Scientists took patients’ own immune cells and turned them into “living medicines” capable of recognizing and attacking glioblastoma. In Phase 1 trials, those cells shrank tumors, at least temporarily, researchers reported Wednesday.

So-called CAR-T therapy is already used to fight blood-related cancers such as leukemia, but researchers have struggled to make it work for solid tumors. Now separate teams at Massachusetts General Hospital and the University of Pennsylvania are developing next-generation CAR-T versions designed to overcome some of glioblastoma’s defenses.

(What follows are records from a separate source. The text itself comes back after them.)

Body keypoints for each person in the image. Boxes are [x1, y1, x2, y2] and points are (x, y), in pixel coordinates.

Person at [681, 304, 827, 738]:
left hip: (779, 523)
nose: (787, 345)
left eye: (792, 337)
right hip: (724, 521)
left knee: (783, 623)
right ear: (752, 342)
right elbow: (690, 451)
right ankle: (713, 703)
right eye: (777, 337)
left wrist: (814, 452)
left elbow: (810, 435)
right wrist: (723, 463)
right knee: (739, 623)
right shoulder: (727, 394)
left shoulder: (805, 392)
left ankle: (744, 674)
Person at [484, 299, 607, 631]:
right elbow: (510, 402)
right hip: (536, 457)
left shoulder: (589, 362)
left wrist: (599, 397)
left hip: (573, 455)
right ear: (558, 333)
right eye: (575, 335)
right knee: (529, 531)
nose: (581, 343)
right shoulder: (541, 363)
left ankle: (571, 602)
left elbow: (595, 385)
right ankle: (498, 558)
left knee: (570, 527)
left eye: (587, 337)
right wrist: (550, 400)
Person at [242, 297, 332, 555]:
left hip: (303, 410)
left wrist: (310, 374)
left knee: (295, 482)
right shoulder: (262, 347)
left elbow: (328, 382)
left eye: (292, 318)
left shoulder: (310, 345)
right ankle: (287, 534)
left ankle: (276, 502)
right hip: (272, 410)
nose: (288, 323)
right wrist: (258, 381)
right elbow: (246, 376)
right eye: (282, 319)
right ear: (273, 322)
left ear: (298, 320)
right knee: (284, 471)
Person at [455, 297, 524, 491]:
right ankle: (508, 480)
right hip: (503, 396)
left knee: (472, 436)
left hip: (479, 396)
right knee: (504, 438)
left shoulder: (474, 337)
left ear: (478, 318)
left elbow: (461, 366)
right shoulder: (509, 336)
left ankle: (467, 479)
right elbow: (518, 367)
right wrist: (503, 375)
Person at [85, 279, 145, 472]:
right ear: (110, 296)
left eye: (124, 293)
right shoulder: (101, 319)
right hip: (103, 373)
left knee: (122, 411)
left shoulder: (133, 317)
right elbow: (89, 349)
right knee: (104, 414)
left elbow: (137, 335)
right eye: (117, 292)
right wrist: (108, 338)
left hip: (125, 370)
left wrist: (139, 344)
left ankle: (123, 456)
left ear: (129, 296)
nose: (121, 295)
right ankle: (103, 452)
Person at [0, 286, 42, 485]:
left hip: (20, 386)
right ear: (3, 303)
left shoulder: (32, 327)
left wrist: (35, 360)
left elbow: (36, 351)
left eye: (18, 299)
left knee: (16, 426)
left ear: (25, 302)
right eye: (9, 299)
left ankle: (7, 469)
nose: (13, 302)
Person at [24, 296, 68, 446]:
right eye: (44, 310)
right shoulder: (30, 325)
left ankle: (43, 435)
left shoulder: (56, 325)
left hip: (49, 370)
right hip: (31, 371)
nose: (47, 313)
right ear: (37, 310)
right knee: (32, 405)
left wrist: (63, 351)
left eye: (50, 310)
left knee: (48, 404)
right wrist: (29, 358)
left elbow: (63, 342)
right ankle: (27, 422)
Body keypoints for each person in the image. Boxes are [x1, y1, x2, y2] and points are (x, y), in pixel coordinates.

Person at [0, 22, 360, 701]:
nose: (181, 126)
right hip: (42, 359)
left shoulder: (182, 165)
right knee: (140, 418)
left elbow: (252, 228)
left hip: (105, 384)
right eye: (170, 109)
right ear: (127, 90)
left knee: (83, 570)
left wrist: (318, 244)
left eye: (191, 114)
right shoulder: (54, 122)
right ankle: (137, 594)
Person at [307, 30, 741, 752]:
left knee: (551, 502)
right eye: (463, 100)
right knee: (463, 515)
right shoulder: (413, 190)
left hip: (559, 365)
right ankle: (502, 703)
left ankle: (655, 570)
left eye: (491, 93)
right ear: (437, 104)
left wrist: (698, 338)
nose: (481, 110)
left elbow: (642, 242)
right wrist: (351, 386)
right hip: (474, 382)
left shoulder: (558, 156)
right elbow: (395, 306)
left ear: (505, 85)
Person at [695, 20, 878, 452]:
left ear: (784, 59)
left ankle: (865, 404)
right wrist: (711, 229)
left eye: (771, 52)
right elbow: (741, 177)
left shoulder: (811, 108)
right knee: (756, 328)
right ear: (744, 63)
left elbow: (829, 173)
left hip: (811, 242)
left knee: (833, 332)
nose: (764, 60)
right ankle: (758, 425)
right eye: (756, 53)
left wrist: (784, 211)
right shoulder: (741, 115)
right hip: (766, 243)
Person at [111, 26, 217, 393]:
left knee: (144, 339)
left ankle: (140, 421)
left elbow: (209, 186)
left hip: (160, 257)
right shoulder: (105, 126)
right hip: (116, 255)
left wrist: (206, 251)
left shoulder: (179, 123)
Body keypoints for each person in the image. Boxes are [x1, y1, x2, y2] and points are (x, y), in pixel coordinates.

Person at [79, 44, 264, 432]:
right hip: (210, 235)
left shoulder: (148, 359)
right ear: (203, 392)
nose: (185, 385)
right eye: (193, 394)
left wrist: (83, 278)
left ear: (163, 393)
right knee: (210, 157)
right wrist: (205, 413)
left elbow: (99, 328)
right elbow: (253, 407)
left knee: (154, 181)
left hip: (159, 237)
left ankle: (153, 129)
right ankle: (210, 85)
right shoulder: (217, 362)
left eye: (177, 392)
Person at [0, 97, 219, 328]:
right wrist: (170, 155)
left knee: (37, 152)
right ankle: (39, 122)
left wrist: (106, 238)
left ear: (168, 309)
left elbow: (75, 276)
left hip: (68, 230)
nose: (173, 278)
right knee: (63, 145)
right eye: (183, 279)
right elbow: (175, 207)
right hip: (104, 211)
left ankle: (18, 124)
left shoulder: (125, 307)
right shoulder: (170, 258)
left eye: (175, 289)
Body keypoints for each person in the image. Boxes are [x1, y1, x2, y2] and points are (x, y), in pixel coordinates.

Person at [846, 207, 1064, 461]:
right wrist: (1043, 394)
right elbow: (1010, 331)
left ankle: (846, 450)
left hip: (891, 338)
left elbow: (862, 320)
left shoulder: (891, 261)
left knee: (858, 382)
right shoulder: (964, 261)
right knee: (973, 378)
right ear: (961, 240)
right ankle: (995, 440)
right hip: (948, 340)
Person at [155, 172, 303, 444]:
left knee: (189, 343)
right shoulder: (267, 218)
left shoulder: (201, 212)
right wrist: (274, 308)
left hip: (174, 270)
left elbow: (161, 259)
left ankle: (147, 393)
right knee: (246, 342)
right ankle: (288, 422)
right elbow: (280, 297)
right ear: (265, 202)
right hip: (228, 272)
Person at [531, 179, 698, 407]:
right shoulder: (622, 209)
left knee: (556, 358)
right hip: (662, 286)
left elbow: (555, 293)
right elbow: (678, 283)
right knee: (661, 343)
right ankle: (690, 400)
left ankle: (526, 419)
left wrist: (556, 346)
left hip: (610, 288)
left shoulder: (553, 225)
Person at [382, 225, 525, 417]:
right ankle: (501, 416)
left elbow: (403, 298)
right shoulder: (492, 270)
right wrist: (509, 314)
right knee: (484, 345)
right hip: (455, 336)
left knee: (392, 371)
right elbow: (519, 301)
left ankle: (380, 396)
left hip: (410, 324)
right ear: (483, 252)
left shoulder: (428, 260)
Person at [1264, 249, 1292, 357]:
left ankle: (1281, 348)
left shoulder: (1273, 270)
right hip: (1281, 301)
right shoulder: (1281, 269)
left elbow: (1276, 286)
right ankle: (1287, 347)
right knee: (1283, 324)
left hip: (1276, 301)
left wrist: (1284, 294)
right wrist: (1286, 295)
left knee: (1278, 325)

“It’s very early days,” cautioned Penn’s Dr. Stephen Bagley, who led one of the studies. But “we’re optimistic that we’ve got something to build on here, a real foundation.”

Glioblastoma, the brain cancer that took the lives of President Joe Biden’s son Beau Biden and longtime Arizona senator John McCain, is fast-growing and hard to treat. Patients typically survive 12 to 18 months after diagnosis. Despite decades of research, few options exist when it comes to relapse after surgery and radiation.

The immune system’s T cells fight disease but cancer has ways of hiding. With CAR-T therapy, doctors genetically modify a patient’s own T cells so that they can better seek out specific cancer cells. Yet, solid tumors such as glioblastoma pose an additional obstacle – they contain a mixture of cancer cells with different mutations. Targeting only one type allows the rest to continue growing.

Mass General and Penn developed two-pronged approaches and tried them in patients whose tumors regressed after standard treatment.

At Mass General, Dr. Marcella Maus’s lab combined CAR-Ts with T-cell attractant antibody molecules – molecules that can attract nearby regular T cells to join the cancer attack. The results, called CAR-Team, target versions of a protein called EGFR that is found in most glioblastomas but not in normal brain tissue.

Penn’s approach was to create a “dual-target” CAR-T therapy that looks for both the EGFR protein and a second protein found in many glioblastomas.

Both teams injected the treatment through a catheter into the fluid bathing the brain.

Mass General tested three patients with its CAR-Team, and brain scans a day or two later showed that their tumors began to shrink rapidly, researchers reported in the New England Journal of Medicine.

“None of us could really believe it,” Maus said. “Doesn’t happen like this.”

Two patients’ tumors soon began to grow back, and in one of them, repeated doses did not work. But one patient’s response to the experimental treatment lasted more than six months.

Similarly, Penn researchers reported in Nature Medicine that the first six patients given its therapy experienced varying degrees of tumor shrinkage. While some recovered quickly, Bagley said one treated in August has yet to see a regrowth.

The challenge for both the teams is to maintain it for a long time.

“It’s not going to make a difference if it doesn’t stick,” Bagley said.